### Your objective
In the Azure blob caching text, swap "UploadAsync" for "UploadBlobAsync" and write out the passage starting with "We can easily" and going on through "older than max-age.".

### Reading text

Note:  I have this code embedded in an Azure Function and could use the output binding feature of Azure Functions to write this content.  After running my application with that configuration for a month, I STRONGLY recommend you never use that feature.  When the function is triggered, the output binding immediately deletes the content of the blob.  If there is an error in the function or the function takes time to complete then the rest of your system that depends on that content is going to struggle.  Instead, build a BlobServiceClient and connect to your storage in this way so that you can properly error-handle and minimize the downtime while you are uploading content.

Adding Cache Headers

We can easily add caching headers for this file by adding a few lines to the HttpHeaders using the BlobClient.  I’d like this file to be cached for 30 minutes and available on any public proxy or server.  Let’s add those headers after the UploadAsync call:

await client.SetHttpHeadersAsync(new BlobHttpHeaders
    CacheControl = "public, max-age=3600, must-revalidate",
    ContentType = "application/json, charset=utf-8"

That’s easy enough.  The CacheControl header has a clear definition that’s been around for a long time and takes a max-age in seconds.  The must-revalidate directive states that caching servers must request a new copy of the file when the cache max-age expires and should not serve a file that is older than max-age.

### Data for review
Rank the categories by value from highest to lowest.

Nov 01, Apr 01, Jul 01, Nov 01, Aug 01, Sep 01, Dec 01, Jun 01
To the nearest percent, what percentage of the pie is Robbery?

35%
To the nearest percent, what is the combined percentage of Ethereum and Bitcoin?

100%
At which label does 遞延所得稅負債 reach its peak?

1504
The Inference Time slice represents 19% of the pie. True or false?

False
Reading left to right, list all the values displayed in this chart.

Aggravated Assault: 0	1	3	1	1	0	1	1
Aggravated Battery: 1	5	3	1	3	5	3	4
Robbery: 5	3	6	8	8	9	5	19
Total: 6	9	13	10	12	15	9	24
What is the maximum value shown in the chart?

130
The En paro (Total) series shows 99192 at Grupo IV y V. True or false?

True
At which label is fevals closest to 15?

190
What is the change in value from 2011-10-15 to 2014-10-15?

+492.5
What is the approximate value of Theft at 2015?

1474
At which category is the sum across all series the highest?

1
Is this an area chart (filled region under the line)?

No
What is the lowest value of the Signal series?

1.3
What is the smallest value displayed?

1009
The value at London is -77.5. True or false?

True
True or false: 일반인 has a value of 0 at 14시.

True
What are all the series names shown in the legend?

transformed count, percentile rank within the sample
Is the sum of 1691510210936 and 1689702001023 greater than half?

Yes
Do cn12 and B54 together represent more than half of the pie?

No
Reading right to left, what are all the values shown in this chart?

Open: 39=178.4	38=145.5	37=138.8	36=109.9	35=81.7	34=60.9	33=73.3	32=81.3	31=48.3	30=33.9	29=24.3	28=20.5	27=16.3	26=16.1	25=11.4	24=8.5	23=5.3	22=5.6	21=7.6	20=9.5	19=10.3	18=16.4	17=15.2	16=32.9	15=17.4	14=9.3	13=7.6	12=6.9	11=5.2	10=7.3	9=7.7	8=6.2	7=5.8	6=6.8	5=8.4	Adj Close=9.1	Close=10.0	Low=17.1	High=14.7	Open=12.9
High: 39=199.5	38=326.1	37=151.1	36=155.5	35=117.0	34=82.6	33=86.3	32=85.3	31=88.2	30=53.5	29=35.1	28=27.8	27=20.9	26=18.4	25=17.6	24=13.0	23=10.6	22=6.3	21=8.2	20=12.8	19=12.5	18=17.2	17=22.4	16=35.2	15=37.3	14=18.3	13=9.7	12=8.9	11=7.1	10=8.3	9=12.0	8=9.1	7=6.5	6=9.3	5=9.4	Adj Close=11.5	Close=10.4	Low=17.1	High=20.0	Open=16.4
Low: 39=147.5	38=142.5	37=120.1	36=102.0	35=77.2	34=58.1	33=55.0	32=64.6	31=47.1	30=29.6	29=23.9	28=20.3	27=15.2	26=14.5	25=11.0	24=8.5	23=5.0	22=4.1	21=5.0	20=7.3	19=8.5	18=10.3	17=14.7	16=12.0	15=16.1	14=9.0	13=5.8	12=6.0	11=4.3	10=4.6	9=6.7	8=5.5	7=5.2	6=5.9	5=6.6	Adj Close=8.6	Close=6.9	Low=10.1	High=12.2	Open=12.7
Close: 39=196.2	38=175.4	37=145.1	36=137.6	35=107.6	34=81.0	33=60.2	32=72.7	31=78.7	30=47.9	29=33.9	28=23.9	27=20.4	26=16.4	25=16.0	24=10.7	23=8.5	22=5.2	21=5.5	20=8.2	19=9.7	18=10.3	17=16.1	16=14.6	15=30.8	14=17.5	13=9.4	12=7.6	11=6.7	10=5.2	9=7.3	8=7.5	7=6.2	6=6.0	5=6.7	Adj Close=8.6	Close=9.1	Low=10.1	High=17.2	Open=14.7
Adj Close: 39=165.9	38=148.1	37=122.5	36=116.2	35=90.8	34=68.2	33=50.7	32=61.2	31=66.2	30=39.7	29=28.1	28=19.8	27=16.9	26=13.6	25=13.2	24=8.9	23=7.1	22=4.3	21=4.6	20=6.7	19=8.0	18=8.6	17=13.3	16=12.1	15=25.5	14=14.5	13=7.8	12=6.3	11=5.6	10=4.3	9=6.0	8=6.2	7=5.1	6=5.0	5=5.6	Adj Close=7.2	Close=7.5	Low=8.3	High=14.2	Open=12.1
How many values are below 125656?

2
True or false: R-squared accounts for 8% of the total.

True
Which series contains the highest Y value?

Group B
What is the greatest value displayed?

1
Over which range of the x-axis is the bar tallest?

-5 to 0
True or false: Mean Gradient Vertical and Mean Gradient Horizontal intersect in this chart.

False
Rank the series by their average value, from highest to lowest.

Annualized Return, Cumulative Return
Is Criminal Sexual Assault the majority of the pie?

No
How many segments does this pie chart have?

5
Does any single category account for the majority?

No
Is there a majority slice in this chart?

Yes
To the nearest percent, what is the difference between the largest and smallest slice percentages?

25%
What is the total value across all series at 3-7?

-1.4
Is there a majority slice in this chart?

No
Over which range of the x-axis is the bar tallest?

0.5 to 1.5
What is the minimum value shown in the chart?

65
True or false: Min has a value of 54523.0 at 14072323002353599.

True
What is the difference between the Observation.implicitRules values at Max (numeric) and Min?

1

### Completed task
We can easily add caching headers for this file by adding a few lines to the HttpHeaders using the BlobClient.  I’d like this file to be cached for 30 minutes and available on any public proxy or server.  Let’s add those headers after the UploadBlobAsync call:

await client.SetHttpHeadersAsync(new BlobHttpHeaders
    CacheControl = "public, max-age=3600, must-revalidate",
    ContentType = "application/json, charset=utf-8"

That’s easy enough.  The CacheControl header has a clear definition that’s been around for a long time and takes a max-age in seconds.  The must-revalidate directive states that caching servers must request a new copy of the file when the cache max-age expires and should not serve a file that is older than max-age.